There is the family headed by papa stern (Yograj Singh) and mama soft (Rati Agnihotri) who together have imposed one huge mistake in a hurry and have even named him speed: Raftaar Singh (Akshay) who is actually rough tear. He is that proverbial good for nothing who has a team of morons backing him up.

Stern papa is trying to correct him and mama soft is always feeding him. You have uncles, aunts, cousins and forms of needless nuisance employed to satisfy some employment stats. After being good for nothing for long— just at the time when you decide to have a good afternoon at the multiplex— papa packs Raftaar to Goa to the tutelage of Kirpal Singh (Pradeep Rawat). Cut and move to Romania.

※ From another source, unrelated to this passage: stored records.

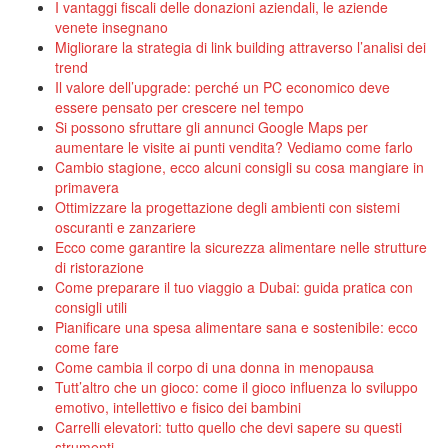
I vantaggi fiscali delle donazioni aziendali, le aziende
venete insegnano
Migliorare la strategia di link building attraverso l’analisi dei
trend
Il valore dell’upgrade: perché un PC economico deve
essere pensato per crescere nel tempo
Si possono sfruttare gli annunci Google Maps per
aumentare le visite ai punti vendita? Vediamo come farlo
Cambio stagione, ecco alcuni consigli su cosa mangiare in
primavera
Ottimizzare la progettazione degli ambienti con sistemi
oscuranti e zanzariere
Ecco come garantire la sicurezza alimentare nelle strutture
di ristorazione
Come preparare il tuo viaggio a Dubai: guida pratica con
consigli utili
Pianificare una spesa alimentare sana e sostenibile: ecco
come fare
Come cambia il corpo di una donna in menopausa
Tutt’altro che un gioco: come il gioco influenza lo sviluppo
emotivo, intellettivo e fisico dei bambini
Carrelli elevatori: tutto quello che devi sapere su questi
strumenti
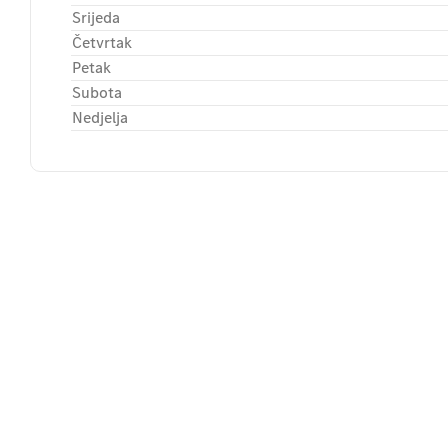
Srijeda
Četvrtak
Petak
Subota
Nedjelja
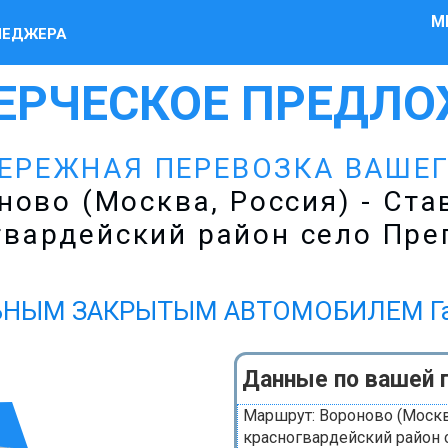
М
НЕДЖЕРА
ЕРЧЕСКОЕ ПРЕДЛО
ЕРЕЖНАЯ ПЕРЕВОЗКА ВАШЕ
ово (Москва, Россия) - Ста
гвардейский район село Пре
НЫМ ЗАКРЫТЫМ АВТОМОБИЛЕМ Газел
Данные по вашей 
Маршрут: Вороново (Москва
красногвардейский район 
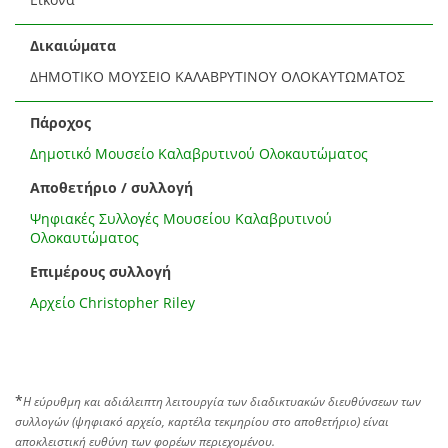
Δικαιώματα
ΔΗΜΟΤΙΚΟ ΜΟΥΣΕΙΟ ΚΑΛΑΒΡΥΤΙΝΟΥ ΟΛΟΚΑΥΤΩΜΑΤΟΣ
Πάροχος
Δημοτικό Μουσείο Καλαβρυτινού Ολοκαυτώματος
Αποθετήριο / συλλογή
Ψηφιακές Συλλογές Μουσείου Καλαβρυτινού
Ολοκαυτώματος
Επιμέρους συλλογή
Αρχείο Christopher Riley
*
Η εύρυθμη και αδιάλειπτη λειτουργία των διαδικτυακών διευθύνσεων των
συλλογών (ψηφιακό αρχείο, καρτέλα τεκμηρίου στο αποθετήριο) είναι
αποκλειστική ευθύνη των φορέων περιεχομένου.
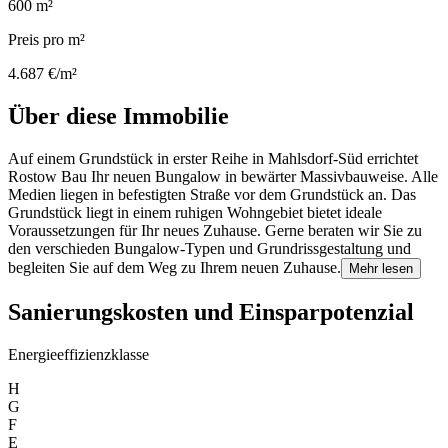
600 m²
Preis pro m²
4.687 €/m²
Über diese Immobilie
Auf einem Grundstück in erster Reihe in Mahlsdorf-Süd errichtet
Rostow Bau Ihr neuen Bungalow in bewärter Massivbauweise. Alle
Medien liegen in befestigten Straße vor dem Grundstück an. Das
Grundstück liegt in einem ruhigen Wohngebiet bietet ideale
Voraussetzungen für Ihr neues Zuhause. Gerne beraten wir Sie zu
den verschieden Bungalow-Typen und Grundrissgestaltung und
begleiten Sie auf dem Weg zu Ihrem neuen Zuhause.
Mehr lesen
Sanierungskosten und Einsparpotenzial
Energieeffizienzklasse
H
G
F
E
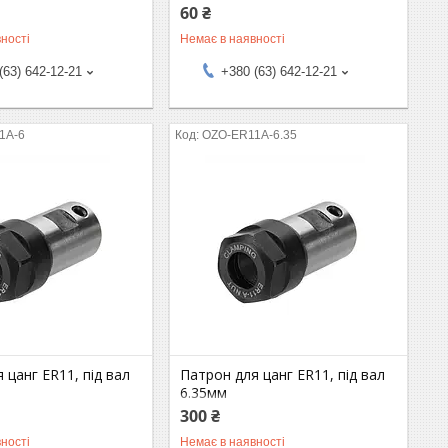
60 ₴
ності
Немає в наявності
(63) 642-12-21
+380 (63) 642-12-21
1A-6
OZO-ER11A-6.35
 цанг ER11, під вал
Патрон для цанг ER11, під вал
6.35мм
300 ₴
ності
Немає в наявності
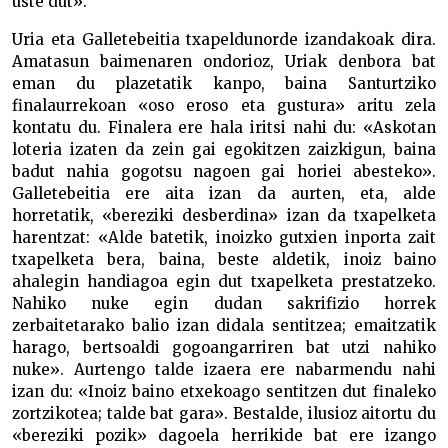
uste dut».
Uria eta Galletebeitia txapeldunorde izandakoak dira.
Amatasun baimenaren ondorioz, Uriak denbora bat
eman du plazetatik kanpo, baina Santurtziko
finalaurrekoan «oso eroso eta gustura» aritu zela
kontatu du. Finalera ere hala iritsi nahi du: «Askotan
loteria izaten da zein gai egokitzen zaizkigun, baina
badut nahia gogotsu nagoen gai horiei abesteko».
Galletebeitia ere aita izan da aurten, eta, alde
horretatik, «bereziki desberdina» izan da txapelketa
harentzat: «Alde batetik, inoizko gutxien inporta zait
txapelketa bera, baina, beste aldetik, inoiz baino
ahalegin handiagoa egin dut txapelketa prestatzeko.
Nahiko nuke egin dudan sakrifizio horrek
zerbaitetarako balio izan didala sentitzea; emaitzatik
harago, bertsoaldi gogoangarriren bat utzi nahiko
nuke». Aurtengo talde izaera ere nabarmendu nahi
izan du: «Inoiz baino etxekoago sentitzen dut finaleko
zortzikotea; talde bat gara». Bestalde, ilusioz aitortu du
«bereziki pozik» dagoela herrikide bat ere izango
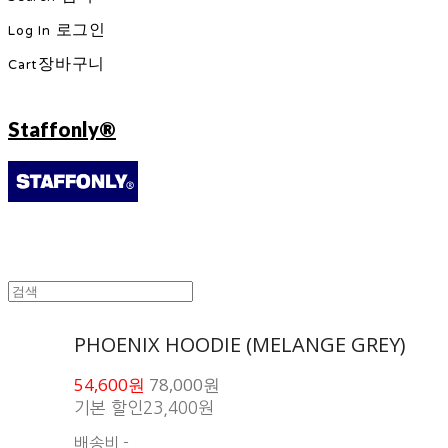
Log In
로그인
Cart
장바구니
Staffonly®
PHOENIX HOODIE (MELANGE GREY)
54,600원
78,000원
기본 할인
23,400원
배송비
-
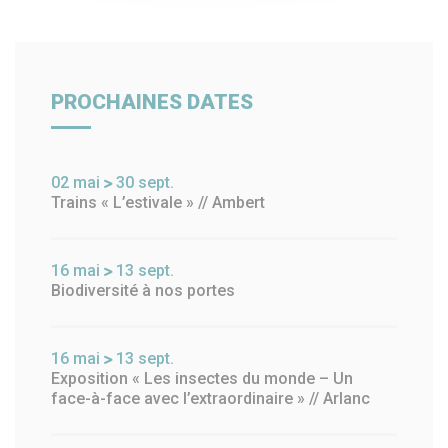
PROCHAINES DATES
02
mai
30
sept.
Trains « L’estivale » // Ambert
16
mai
13
sept.
Biodiversité à nos portes
16
mai
13
sept.
Exposition « Les insectes du monde – Un
face-à-face avec l’extraordinaire » // Arlanc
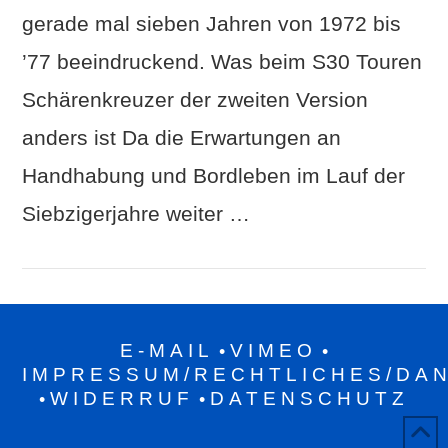
gerade mal sieben Jahren von 1972 bis
’77 beeindruckend. Was beim S30 Touren
Schärenkreuzer der zweiten Version
anders ist Da die Erwartungen an
Handhabung und Bordleben im Lauf der
Siebzigerjahre weiter …
E-MAIL
VIMEO
•
•
IMPRESSUM/RECHTLICHES/DA
WIDERRUF
DATENSCHUTZ
•
•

Why? That is one question you will never ask in the 141 minutes except when you kick yourself for not asking the same before you got yourself the ticket. In Romania— the centre for all the bad guys, we have Marc (Kay Kay Menon) who obviously was blackmailed into accepting this role.

Marc is insulted by Lady Kung fu Sarah (Amy Jackson). Marc does dad off and threatens matrimony with Lady Kung fu who instead of staying back and using her skill sets on the guy moves to Goa where our Kirpal is anyway running an asylum. Mr Speed meets Ms Kung Fu.

Since language is a barrier they get in Ms Konky – translator Emily (Lara Dutta- bespectacled and behaving like Sushmita Mukherjee gone wrong). OK when Ms Kung fu is not beating up the local baddies or waiting for international baddy, she is searching for lost mamma who dad (Kunal Kapoor looking like the fattest Kapoor on the planet) had left for some reason.

Now as Prabhu Deva knits together his colourful tapestry and ends up with a garish quilt, you have also songs which say things like Chu chaa chin cha….. This Southern Spice with Punjabi Tadka is a recipe for disaster. At the end of the film you have a Punjabi newspaper shot thrown at you. Yes you cannot read a word of it or decipher what it is all about. So symbolic of the film!